Pictures paired with source code:
--------

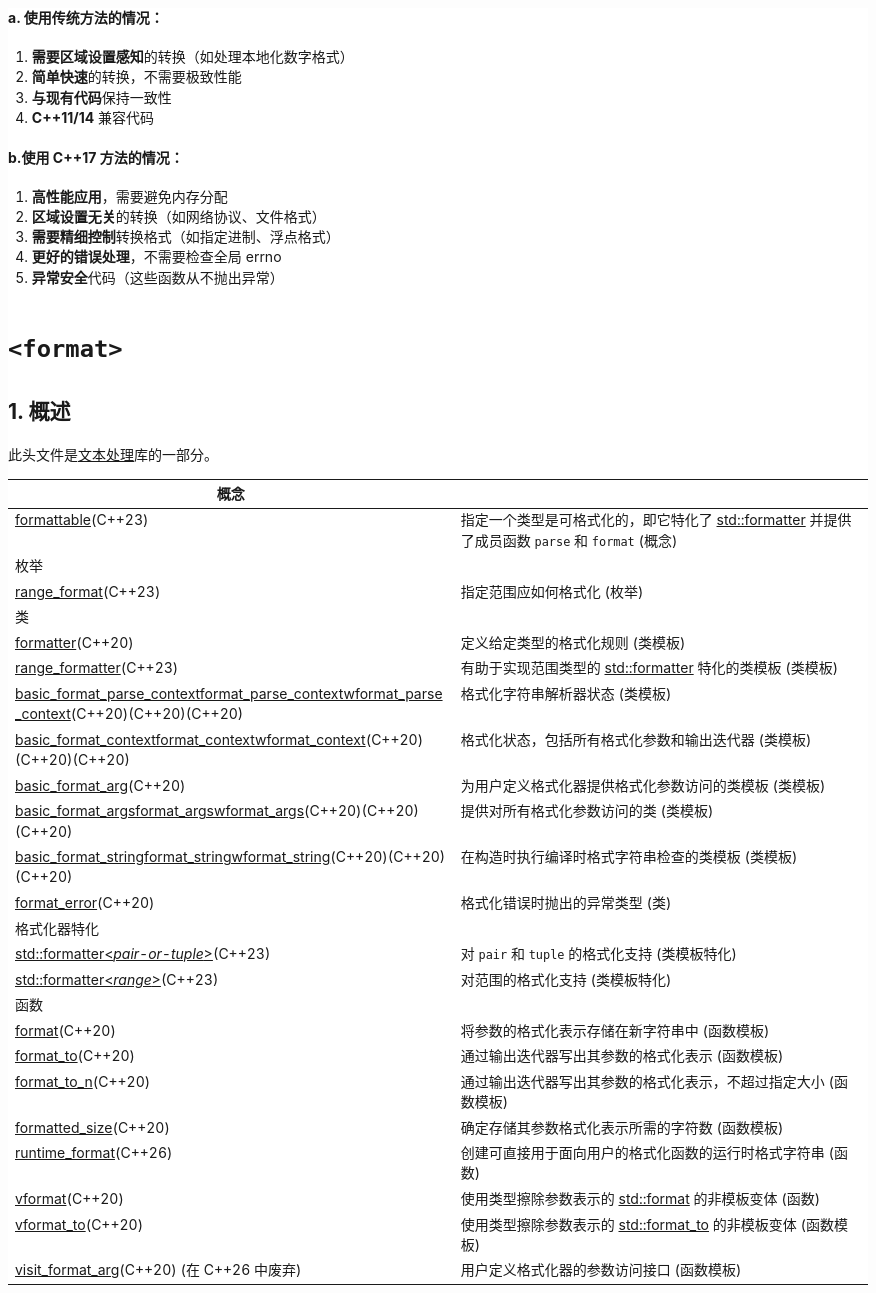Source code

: #### a. 使用传统方法的情况：
1. **需要区域设置感知**的转换（如处理本地化数字格式）
2. **简单快速**的转换，不需要极致性能
3. **与现有代码**保持一致性
4. **C++11/14** 兼容代码

#### b.使用 C++17 方法的情况：
1. **高性能应用**，需要避免内存分配
2. **区域设置无关**的转换（如网络协议、文件格式）
3. **需要精细控制**转换格式（如指定进制、浮点格式）
4. **更好的错误处理**，不需要检查全局 errno
5. **异常安全**代码（这些函数从不抛出异常）

# `<format>`

## 1. 概述

此头文件是[文本处理](https://cppreference.cn/w/cpp/text)库的一部分。

| 概念                                                         |                                                              |
| ------------------------------------------------------------ | ------------------------------------------------------------ |
| [ formattable](https://cppreference.cn/w/cpp/utility/format/formattable)(C++23) | 指定一个类型是可格式化的，即它特化了 [std::formatter](https://cppreference.cn/w/cpp/utility/format/formatter) 并提供了成员函数 `parse` 和 `format`  (概念) |
| 枚举                                                         |                                                              |
| [ range_format](https://cppreference.cn/w/cpp/utility/format/range_format)(C++23) | 指定范围应如何格式化  (枚举)                                 |
| 类                                                           |                                                              |
| [ formatter](https://cppreference.cn/w/cpp/utility/format/formatter)(C++20) | 定义给定类型的格式化规则  (类模板)                           |
| [ range_formatter](https://cppreference.cn/w/cpp/utility/format/range_formatter)(C++23) | 有助于实现范围类型的 [std::formatter](https://cppreference.cn/w/cpp/utility/format/formatter) 特化的类模板  (类模板) |
| [ basic_format_parse_contextformat_parse_contextwformat_parse_context](https://cppreference.cn/w/cpp/utility/format/basic_format_parse_context)(C++20)(C++20)(C++20) | 格式化字符串解析器状态  (类模板)                             |
| [ basic_format_contextformat_contextwformat_context](https://cppreference.cn/w/cpp/utility/format/basic_format_context)(C++20)(C++20)(C++20) | 格式化状态，包括所有格式化参数和输出迭代器  (类模板)         |
| [ basic_format_arg](https://cppreference.cn/w/cpp/utility/format/basic_format_arg)(C++20) | 为用户定义格式化器提供格式化参数访问的类模板  (类模板)       |
| [ basic_format_argsformat_argswformat_args](https://cppreference.cn/w/cpp/utility/format/basic_format_args)(C++20)(C++20)(C++20) | 提供对所有格式化参数访问的类  (类模板)                       |
| [ basic_format_stringformat_stringwformat_string](https://cppreference.cn/w/cpp/utility/format/basic_format_string)(C++20)(C++20)(C++20) | 在构造时执行编译时格式字符串检查的类模板  (类模板)           |
| [ format_error](https://cppreference.cn/w/cpp/utility/format/format_error)(C++20) | 格式化错误时抛出的异常类型  (类)                             |
| 格式化器特化                                                 |                                                              |
| [ std::formatter<*pair-or-tuple*>](https://cppreference.cn/w/cpp/utility/format/tuple_formatter)(C++23) | 对 `pair` 和 `tuple` 的格式化支持  (类模板特化)              |
| [ std::formatter<*range*>](https://cppreference.cn/w/cpp/utility/format/ranges_formatter)(C++23) | 对范围的格式化支持  (类模板特化)                             |
| 函数                                                         |                                                              |
| [ format](https://cppreference.cn/w/cpp/utility/format/format)(C++20) | 将参数的格式化表示存储在新字符串中  (函数模板)               |
| [ format_to](https://cppreference.cn/w/cpp/utility/format/format_to)(C++20) | 通过输出迭代器写出其参数的格式化表示  (函数模板)             |
| [ format_to_n](https://cppreference.cn/w/cpp/utility/format/format_to_n)(C++20) | 通过输出迭代器写出其参数的格式化表示，不超过指定大小  (函数模板) |
| [ formatted_size](https://cppreference.cn/w/cpp/utility/format/formatted_size)(C++20) | 确定存储其参数格式化表示所需的字符数  (函数模板)             |
| [ runtime_format](https://cppreference.cn/w/cpp/utility/format/runtime_format)(C++26) | 创建可直接用于面向用户的格式化函数的运行时格式字符串  (函数) |
| [ vformat](https://cppreference.cn/w/cpp/utility/format/vformat)(C++20) | 使用类型擦除参数表示的 [std::format](https://cppreference.cn/w/cpp/utility/format/format) 的非模板变体  (函数) |
| [ vformat_to](https://cppreference.cn/w/cpp/utility/format/vformat_to)(C++20) | 使用类型擦除参数表示的 [std::format_to](https://cppreference.cn/w/cpp/utility/format/format_to) 的非模板变体  (函数模板) |
| [ visit_format_arg](https://cppreference.cn/w/cpp/utility/format/visit_format_arg)(C++20) (在 C++26 中废弃) | 用户定义格式化器的参数访问接口  (函数模板)                   |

--------

Check every line of the data and give the number of them that hold the string "通过输出迭代器写出其参数的格式化表示", with no other words.

### Exercise output
2